Парр шагнул в сторону и жестом велел мне сделать то же самое, а когда мы отошли, произнес странным, ничего не выражающим тоном:
– Вот он. Великий Генрих. Никогда не думал, что придет день, когда я пожалею его.
– Неужели совсем не может ходить? – прошептал я.
– Лишь несколько шагов. В хороший день чуть больше. Его ноги в сплошных язвах, со вздувшимися венами. Он гниет на ходу. Иногда его приходится возить по дворцу на коляске.
– А что говорят доктора? – Я занервничал, вспомнив, что любые разговоры о смерти короля считаются государственной изменой.
– В марте Генрих сильно болел, и медики готовились к самому худшему, но он каким-то образом выжил. Однако, говорят, еще одна простуда или закупорка его обширной язвы… – Лорд Уильям огляделся. – Король умирает. Его врачи знают это. И все при дворе знают. И он сам тоже. Хотя, конечно, не хочет этого признавать. Но ум его ясен, он по-прежнему все контролирует.
– Боже правый!
– Генрих почти непрерывно испытывает боль, плохо видит и не хочет умерять свой аппетит: говорит, что постоянно голоден. Еда осталась его единственным доступным ему удовольствием. – Дядя королевы прямо посмотрел на меня и повторил: – Единственным доступным ему удовольствием.
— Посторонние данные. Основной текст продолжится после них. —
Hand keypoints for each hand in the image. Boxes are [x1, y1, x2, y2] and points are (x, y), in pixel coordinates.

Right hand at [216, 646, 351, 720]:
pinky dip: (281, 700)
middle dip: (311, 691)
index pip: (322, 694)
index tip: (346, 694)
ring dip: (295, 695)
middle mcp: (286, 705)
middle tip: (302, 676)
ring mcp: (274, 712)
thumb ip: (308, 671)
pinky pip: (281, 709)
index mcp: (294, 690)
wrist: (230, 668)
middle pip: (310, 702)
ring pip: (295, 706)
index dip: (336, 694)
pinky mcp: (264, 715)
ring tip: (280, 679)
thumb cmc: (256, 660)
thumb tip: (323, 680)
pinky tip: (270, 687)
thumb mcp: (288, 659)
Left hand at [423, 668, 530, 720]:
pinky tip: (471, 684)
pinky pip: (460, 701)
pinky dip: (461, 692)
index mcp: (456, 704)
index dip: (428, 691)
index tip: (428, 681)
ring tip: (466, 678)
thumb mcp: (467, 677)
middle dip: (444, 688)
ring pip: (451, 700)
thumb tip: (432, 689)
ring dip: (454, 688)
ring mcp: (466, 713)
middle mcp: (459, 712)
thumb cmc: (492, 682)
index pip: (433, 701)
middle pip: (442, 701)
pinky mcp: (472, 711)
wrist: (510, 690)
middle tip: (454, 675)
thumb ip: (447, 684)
Не считая разве что небольших верховых прогулок, но садиться на лошадь королю становится все труднее. Это продолжается уже довольно долго. – По-прежнему тихо и постоянно озираясь, не идет ли кто, лорд Парр продолжил: – А принцу Эдуарду еще нет и девяти. На Совете думают лишь об одном: кто примет бразды правления, когда придет время? Коршуны кружат над троном, сержант Шардлейк. Вы должны это знать. А теперь пойдемте, пока кто-нибудь не заметил нас у этого окна.
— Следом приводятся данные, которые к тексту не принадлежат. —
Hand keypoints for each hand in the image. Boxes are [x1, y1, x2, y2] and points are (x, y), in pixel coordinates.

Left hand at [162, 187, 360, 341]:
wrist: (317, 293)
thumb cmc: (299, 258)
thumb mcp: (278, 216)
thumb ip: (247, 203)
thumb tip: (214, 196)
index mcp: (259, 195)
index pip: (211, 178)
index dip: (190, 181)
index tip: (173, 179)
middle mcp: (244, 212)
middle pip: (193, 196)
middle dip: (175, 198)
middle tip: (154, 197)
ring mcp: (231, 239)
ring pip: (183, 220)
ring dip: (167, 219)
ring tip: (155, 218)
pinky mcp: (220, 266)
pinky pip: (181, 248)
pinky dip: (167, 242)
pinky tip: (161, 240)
Лорд Уильям повел меня дальше и свернул еще к одной охраняемой двери, за которой слышался гул голосов. Из открытого окна раздался слабый болезненный вскрик, и я вдруг с изумлением обнаружил, что мне, как и лорду Парру, тоже жалко Генриха.
Глава 5
Стражник почтительно поприветствовал Парра и открыл ему дверь. Я знал, что королевские апартаменты устроены по одному принципу во всех дворцах: ряд комнат, все менее и менее доступных по мере удаления, а в самой глубине – личные покои короля и королевы. Приемная его величества была самым красочным и экстравагантным по своему убранству помещением. Одну стену там покрывало яркое полотно с изображением Благовещения: все фигуры на нем были в римских одеяниях, а цвета – такими яркими, что буквально резали глаз.
Комнату заполняли молодые придворные – их шелковые рукава мерцали в ярком свете, льющемся из окна. При этом одни стояли, прислонясь к стене, другие беседовали, собравшись в группы, а кое-кто даже сидел за небольшим столом и играл в карты. Видимо, очередные просители и соискатели. Пробравшись сюда благодаря взяткам или связям, эти люди, вероятно, собирались провести здесь целый день. Когда мы вошли, все дружно взглянули на нас. Приемную пересек маленький человечек, вошедший вслед за мной, – низенький, с грустным лицом, горбатый, как и я, в зеленом плаще с капюшоном: я узнал королевского шута Уилла Соммерса с картины, которую видел в помещении охраны. На плече он держал свою обезьянку, которая искала гнид в его русых волосах. Придворные молча смотрели, как он самоуверенно подошел к одной из дверей и его беспрепятственно пропустили внутрь.